We need tech billionaires that do believe in the absolute necessity of free speech. Elon is apparently the only one willing to stand up for that despite the discomfort of attacks from the belligerent anti-free-speech brigade.
Users don’t want hate speech, bullying, etc.
Answer: Neither do defenders of free speech, but the definition of “hate” speech is messy and subjective. There are, of course, obvious examples of hateful speech that we can all imagine, but hate is a powerful condemnation. Opponents of free speech know that the classification of “hate” can be a tool to censor things that should be open to discussion. That is the authoritarian control we must avoid if we want to search for truth.
One answer to the problem of hate is to give users tools to eliminate common categories of hate speech and other undesirable speech from their feeds. No one should have to listen to what others say just because they are allowed to say it.
It’s about right-wing speech, not free speech.
Answer: The party of free speech is always the party that feels its right to speech most threatened. The right is the championing party of free speech today because they feel their beliefs are most at odds with current Big Tech speech policies.
But it’s not about right or left, it’s about truth. Either you want truth and therefore must want free speech, or you don’t. If you only care about partisanship, then there’s nothing else I can say that could move you past the idea that this is just about right vs left.
When new CEO Parag Agrawal took over last year, we owned some TWTR stock in one of our funds*, and I wrote about what he should do as the new CEO. The first and most prominent suggestion was to defend free speech on the platform:
“Twitter is where the most intelligent people have the most important conversations amidst the noise of trolls, partisans, and fools.
John Stuart Mill wrote, “The public is a few wise and many foolish individuals.” That seems particularly relevant today. So much attention is paid to the fools, but little is given to the intelligent truth seeking that happens on Twitter. It is that intelligence that makes Twitter special and allows the company to create unique value for the world.
The thought may make some shudder, but Twitter is in many ways the last bastion of truth discovery. Traditional media certainly isn’t. Important conversations in pursuit of truth happen on Twitter more than any other social network in the world, more than any other place in the world.”

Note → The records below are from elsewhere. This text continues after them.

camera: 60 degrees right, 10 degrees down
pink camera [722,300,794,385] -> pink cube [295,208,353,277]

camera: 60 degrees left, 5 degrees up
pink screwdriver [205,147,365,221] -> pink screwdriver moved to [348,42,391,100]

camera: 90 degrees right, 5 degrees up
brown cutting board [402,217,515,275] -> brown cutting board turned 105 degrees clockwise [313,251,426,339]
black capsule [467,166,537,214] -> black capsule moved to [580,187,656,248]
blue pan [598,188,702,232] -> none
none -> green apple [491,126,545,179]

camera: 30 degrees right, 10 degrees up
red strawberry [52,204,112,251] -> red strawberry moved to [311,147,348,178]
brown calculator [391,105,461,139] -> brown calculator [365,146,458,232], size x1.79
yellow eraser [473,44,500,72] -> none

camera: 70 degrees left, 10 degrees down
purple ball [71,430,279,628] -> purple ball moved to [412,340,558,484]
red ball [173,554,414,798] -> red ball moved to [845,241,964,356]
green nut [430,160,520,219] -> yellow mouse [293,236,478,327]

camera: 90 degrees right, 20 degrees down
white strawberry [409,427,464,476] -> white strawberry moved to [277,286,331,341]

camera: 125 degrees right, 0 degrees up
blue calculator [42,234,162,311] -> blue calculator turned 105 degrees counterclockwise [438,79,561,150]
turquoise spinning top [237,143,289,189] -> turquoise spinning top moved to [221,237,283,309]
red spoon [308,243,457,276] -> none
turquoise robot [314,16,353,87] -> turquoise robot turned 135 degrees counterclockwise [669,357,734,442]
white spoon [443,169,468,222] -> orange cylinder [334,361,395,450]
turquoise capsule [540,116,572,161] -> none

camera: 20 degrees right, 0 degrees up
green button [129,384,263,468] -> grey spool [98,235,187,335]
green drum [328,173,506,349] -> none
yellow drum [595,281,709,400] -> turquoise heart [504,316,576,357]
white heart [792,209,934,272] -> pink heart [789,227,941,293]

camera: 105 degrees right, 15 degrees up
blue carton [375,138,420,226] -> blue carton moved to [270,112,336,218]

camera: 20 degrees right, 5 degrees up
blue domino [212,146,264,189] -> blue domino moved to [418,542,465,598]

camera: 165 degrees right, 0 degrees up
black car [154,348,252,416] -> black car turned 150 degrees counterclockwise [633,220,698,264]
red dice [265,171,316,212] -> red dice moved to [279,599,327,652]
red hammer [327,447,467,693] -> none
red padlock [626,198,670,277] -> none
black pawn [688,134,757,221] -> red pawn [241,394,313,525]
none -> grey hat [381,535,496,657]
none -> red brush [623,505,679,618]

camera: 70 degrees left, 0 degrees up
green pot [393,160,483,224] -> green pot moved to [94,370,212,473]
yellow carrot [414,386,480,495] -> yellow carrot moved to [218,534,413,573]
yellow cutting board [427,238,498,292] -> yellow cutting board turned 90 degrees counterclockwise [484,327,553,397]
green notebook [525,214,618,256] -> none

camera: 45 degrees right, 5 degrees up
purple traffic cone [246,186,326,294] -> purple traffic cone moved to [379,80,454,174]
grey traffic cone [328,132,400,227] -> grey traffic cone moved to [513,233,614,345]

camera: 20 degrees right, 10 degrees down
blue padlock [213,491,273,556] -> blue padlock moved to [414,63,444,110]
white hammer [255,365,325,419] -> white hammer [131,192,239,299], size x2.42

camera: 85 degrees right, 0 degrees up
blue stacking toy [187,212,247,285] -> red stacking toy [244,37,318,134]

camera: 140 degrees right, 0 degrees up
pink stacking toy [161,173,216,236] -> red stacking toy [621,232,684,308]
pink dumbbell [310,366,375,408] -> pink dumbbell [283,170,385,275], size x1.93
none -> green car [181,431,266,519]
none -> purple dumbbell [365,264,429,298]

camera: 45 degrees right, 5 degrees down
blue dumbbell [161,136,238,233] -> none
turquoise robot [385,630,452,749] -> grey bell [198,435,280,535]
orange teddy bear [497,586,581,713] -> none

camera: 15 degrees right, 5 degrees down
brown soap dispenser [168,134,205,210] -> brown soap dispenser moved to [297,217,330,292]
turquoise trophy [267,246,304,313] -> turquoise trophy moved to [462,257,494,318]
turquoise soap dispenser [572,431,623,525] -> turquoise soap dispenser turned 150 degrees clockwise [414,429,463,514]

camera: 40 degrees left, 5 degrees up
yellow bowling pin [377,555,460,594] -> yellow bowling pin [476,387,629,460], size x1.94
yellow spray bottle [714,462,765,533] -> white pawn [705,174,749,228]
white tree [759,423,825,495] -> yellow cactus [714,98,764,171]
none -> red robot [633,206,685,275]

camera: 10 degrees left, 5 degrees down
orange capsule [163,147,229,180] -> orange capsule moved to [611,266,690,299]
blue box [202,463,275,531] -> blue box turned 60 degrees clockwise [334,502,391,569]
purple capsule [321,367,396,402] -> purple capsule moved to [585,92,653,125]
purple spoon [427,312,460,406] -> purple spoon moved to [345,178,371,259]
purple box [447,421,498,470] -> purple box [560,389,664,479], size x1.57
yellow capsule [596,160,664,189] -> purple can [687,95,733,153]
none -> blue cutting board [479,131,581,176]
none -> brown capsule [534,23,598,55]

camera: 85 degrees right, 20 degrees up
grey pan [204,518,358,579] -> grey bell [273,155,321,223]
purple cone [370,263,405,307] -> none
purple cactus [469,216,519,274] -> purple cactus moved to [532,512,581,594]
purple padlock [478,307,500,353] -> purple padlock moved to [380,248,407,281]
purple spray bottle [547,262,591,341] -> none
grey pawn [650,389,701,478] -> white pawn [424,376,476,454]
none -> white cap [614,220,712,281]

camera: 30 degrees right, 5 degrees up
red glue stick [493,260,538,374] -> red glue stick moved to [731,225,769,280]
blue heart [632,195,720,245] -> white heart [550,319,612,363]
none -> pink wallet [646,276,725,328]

The public is a few wise and many foolish individuals, and the few wise people are those who search for truth, not partisan comfort. Human progress depends on truth seekers, not fools. The thing about fools is that they don’t want truth. Fools want the comfort of believing what they want to believe. Unfortunately, our speech platforms find it more necessary to try to defend certain fools from other certain fools rather than allow truth seekers to explore ideas, even uncomfortable ones.
This Substack was started on the principle that only contrarian ideas yield extraordinary results. The most contrarian thing Twitter could do in a world of Big Tech censorship is to the opposite. It’s uncomfortable. It’s scary. Enemies are circling at the very idea Elon might buy Twitter and open it up to free speech.
The simple fact is this: A freer Twitter is a better Twitter and a better business. Why? All social media businesses are about attention. The way to get attention is to allow conversations that aren’t happening anywhere else. Twitter can do that, and Elon knows it.
If you own shares of TWTR, I hope you agree and vote accordingly.